The concept of similarity is essential to synthetic data. The source data has statistical properties, such as distributions of values. How well are these properties and distributions mirrored in the safe synthetic data?

Hazy measures similarity for a single column, pair of columns and a matrix of columns:

Marginal distribution¶

The marginal distribution shows the distributions of the values in a column for the source data compared with the synthetic data.

The amount of intersection between the source and synthetic histograms indicate how well the statistical properties of the column has been captured.

A good marginal distribution score is typically >= 98%.

Mutual information¶

Histogram similarity fails to capture the dependencies between different columns in the data. For that purpose we use the concept of mutual information that measures the co-dependencies, or correlations if the data is numeric, between all pairs of variables.
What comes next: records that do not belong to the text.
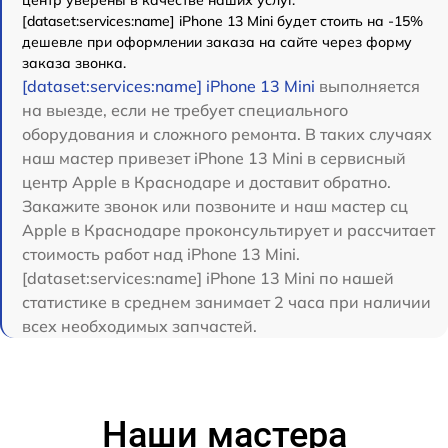
центр уверены в качестве наших услуг.
[dataset:services:name] iPhone 13 Mini будет стоить на -15%
дешевле при оформлении заказа на сайте через форму
заказа звонка.
[dataset:services:name] iPhone 13 Mini
выполняется
на выезде, если не требует специального
оборудования и сложного ремонта. В таких случаях
наш мастер привезет iPhone 13 Mini в сервисный
центр Apple в Краснодаре и доставит обратно.
Закажите звонок или позвоните и наш мастер сц
Apple в Краснодаре проконсультирует и рассчитает
стоимость работ над iPhone 13 Mini.
[dataset:services:name] iPhone 13 Mini по нашей
статистике в среднем занимает 2 часа при наличии
всех необходимых запчастей.
Наши мастера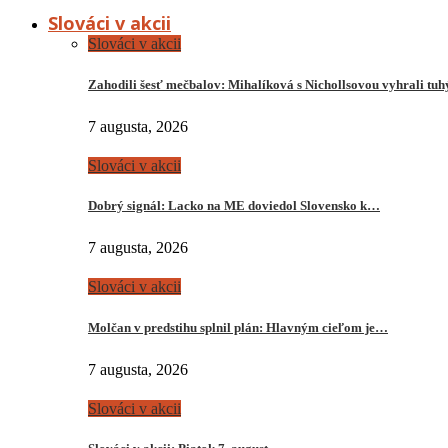
Slováci v akcii
Slováci v akcii
Zahodili šesť mečbalov: Mihalíková s Nichollsovou vyhrali tu
7 augusta, 2026
Slováci v akcii
Dobrý signál: Lacko na ME doviedol Slovensko k…
7 augusta, 2026
Slováci v akcii
Molčan v predstihu splnil plán: Hlavným cieľom je…
7 augusta, 2026
Slováci v akcii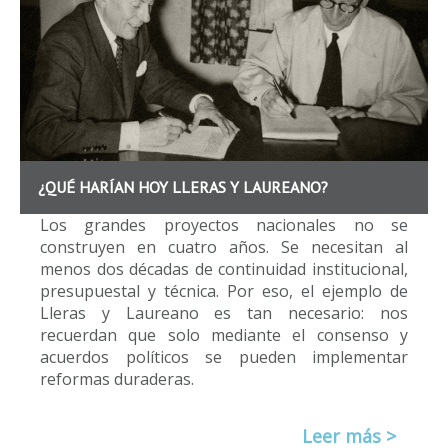
¿QUÉ HARÍAN HOY LLERAS Y LAUREANO?
Los grandes proyectos nacionales no se
construyen en cuatro años. Se necesitan al
menos dos décadas de continuidad institucional,
presupuestal y técnica. Por eso, el ejemplo de
Lleras y Laureano es tan necesario: nos
recuerdan que solo mediante el consenso y
acuerdos políticos se pueden implementar
reformas duraderas.
Leer más >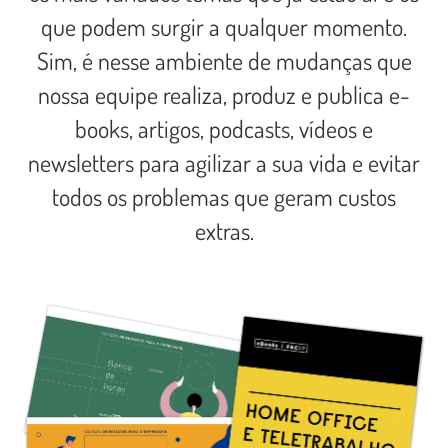
que podem surgir a qualquer momento.
Sim, é nesse ambiente de mudanças que
nossa equipe realiza, produz e publica e-
books, artigos, podcasts, vídeos e
newsletters para agilizar a sua vida e evitar
todos os problemas que geram custos
extras.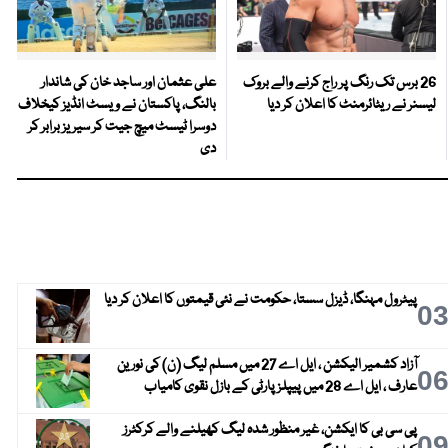
26 برس تک رنگ پر راج کرنے والے بروک
علی عثمان اور ساجد خان کی شاندار
لیسنر نے ریٹائرمنٹ کا اعلان کر دیا
بالنگ، پاکستان نے ویسٹ انڈیز کیخلاف
دوسرا ٹیسٹ میچ جیت کر سیریز برابر کر
دی
پیٹرول مہنگا، ڈیزل سستا، حکومت نے نئی قیمتوں کا اعلان کر دیا
0
آزاد کشمیر الیکشن ، ایل اے 27 میں مسلم لیگ (ن) کی نورین
0
عارف ، ایل اے 28 میں پیپلز پارٹی کے بازل نقوی کامیاب
پی سی بی کا ایکشن، غیر منظور شدہ لیگ کھیلنے والے کرکٹرز
0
Quantifying this information is an abstract but very powerful concept that allows us to understand the relationship between variables.
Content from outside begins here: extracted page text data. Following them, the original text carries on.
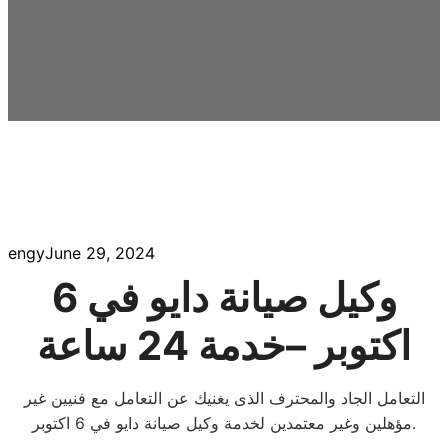
engy
June 29, 2024
وكيل صيانة دايو في 6
اكتوبر –خدمة 24 ساعة
التعامل الجاد والمحترف الذى يغنيك عن التعامل مع فنيين غير
مؤهلين وغير معتمدين لخدمة وكيل صيانة دايو في 6 اكتوبر.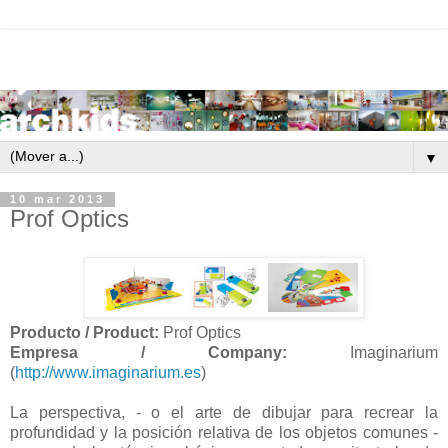
▼
10 mar 2013
Prof Optics
Producto / Product:
Prof Optics
Empresa / Company:
Imaginarium
(
http://www.imaginarium.es
)
La perspectiva, - o el arte de dibujar para recrear la
profundidad y la posición relativa de los objetos comunes -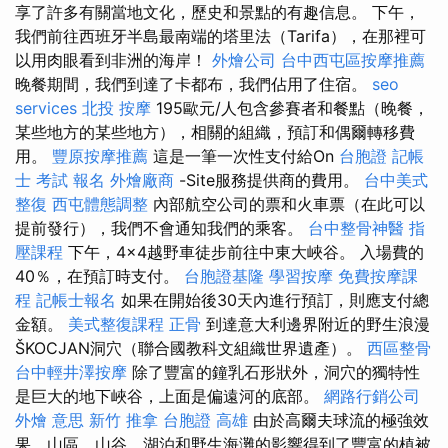
享了許多有關當地文化，歷史和景點的有趣信息。 下午，
我們前往西班牙半島最南端的塔里法（Tarifa），在那裡可
以用肉眼看到非洲的海岸！
外燴公司
台中西屯區按摩推薦
晚餐期間，我們到達了卡都布，我們佔用了住宿。
seo
services
北投 按摩
195歐元/人包含參賽者和餐點（晚餐，
某些地方的某些地方），相關的組織，預訂和偶爾轉移費
用。
豐原按摩推薦
這是一筆一次性支付給On
台胞證
記帳
士 考試 報名
外燴廠商
-Site服務提供商的費用。
台中美式
整復
西屯體態調整
內部航空公司的票和火車票（在此可以
提前發行），我們不會通知我們的乘客。
台中整骨神醫
指
壓課程
下午，4×4越野車徒步前往中東大峽谷。 入場費的
40％，在預訂時支付。
台胞證基隆
學習按摩
免費按摩課
程
記帳士報名
如果在開始後30天內進行預訂，則應支付總
金額。
美式整復課程
正骨
到達意大利邊界附近的野生浪漫
ŠKOCJAN洞穴（聯合國教科文組織世界遺產）。
西區整骨
台中輕井澤按摩
除了豐富的鐘乳石形狀外，洞穴的獨特性
是巨大的地下峽谷，上面是偏遠河的底部。
網路行銷公司
外燴 意思
新竹 推拿
台胞證 高雄
由於高爾夫球流的極強效
果，山區，山谷，湖泊和野生海灘的影響得到了豐富的植被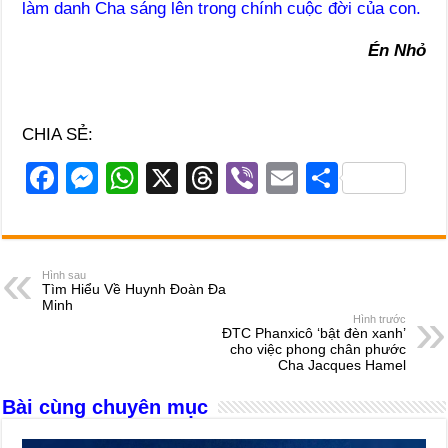
làm danh Cha sáng lên trong chính cuộc đời của con.
Én Nhỏ
CHIA SẺ:
F
M
W
X
T
Vi
E
S
a
e
h
hr
b
m
h
c
ss
at
e
er
ail
ar
e
e
s
a
e
Hình sau
Tìm Hiểu Về Huynh Đoàn Đa
b
n
A
d
Minh
Hình trước
o
g
p
s
ĐTC Phanxicô ‘bật đèn xanh’
cho việc phong chân phước
o
er
p
Cha Jacques Hamel
k
Bài cùng chuyên mục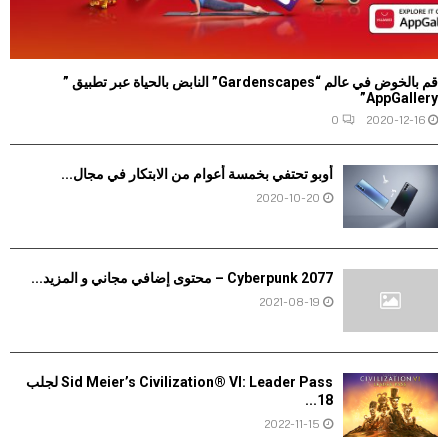
قم بالخوض في عالم “Gardenscapes” النابض بالحياة عبر تطبيق ”
AppGallery”
0
2020-12-16
أوبو تحتفي بخمسة أعوام من الابتكار في مجال...
2020-10-20
Cyberpunk 2077 – محتوى إضافي مجاني و المزيد...
2021-08-19
Sid Meier’s Civilization® VI: Leader Pass لجلب
18...
2022-11-15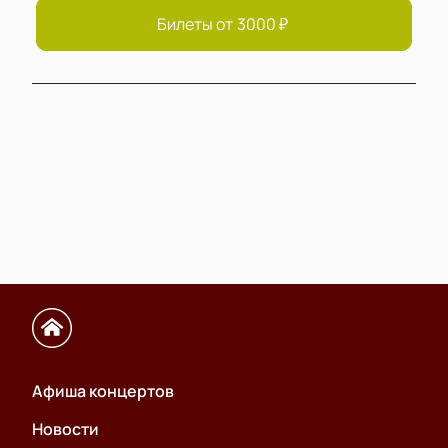
Билеты от
3000
₽
Афиша концертов
Новости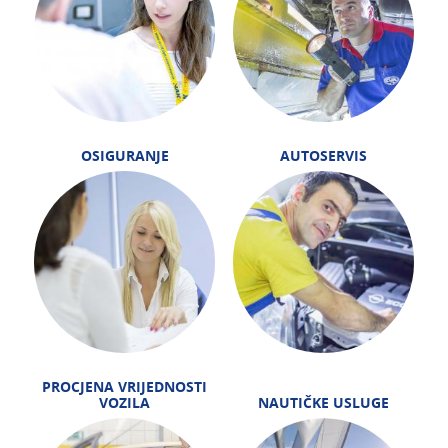
OSIGURANJE
AUTOSERVIS
PROCJENA VRIJEDNOSTI
VOZILA
NAUTIČKE USLUGE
The hub displays a heatmap of the mutual information matrix for the source data, and the synthetic. To aid a visual comparison of the two, we use an optimal leaf ordering of the source columns to cluster similarities. The hub then also shows the difference between these two matrices, which is the basis for the final mutual information score.

Hazy's score for mutual information is the average of the ratio between the mutual information on all pairs of variables in source data $x$ and the synthetic data $\hat{x}$:

$MI_{score} = \left| \frac{ \sum_{i=1}^{N} \sum_{j=1}^{N} MI(x_{i},x_{j}) } {\sum_{i=1}^{N} \sum_{j=1}^{N} MI(\hat{x_{i}},\hat{x_{j}}) }\right|$

A good mutual information score is typically >= 70%.

Bi-joint distribution¶

The bi-joint distribution shows the overlap of the joint distribution of the values across two columns. In this plot, each distinct value in the first selected column has a marginal distribution showing the overlap (by colour) of values of the second column for the source data compared with the synthetic data:

So, for example, whilst the main marginal distribution plot for any column shows the overall similarity of all values in the source vs the synthetic, the bi-joint distribution for any two columns segments the marginal distribution for one by distinct value of the other, and shows whether the segmented distributions still match.

A good bi-joint distribution score is typically >= 90%.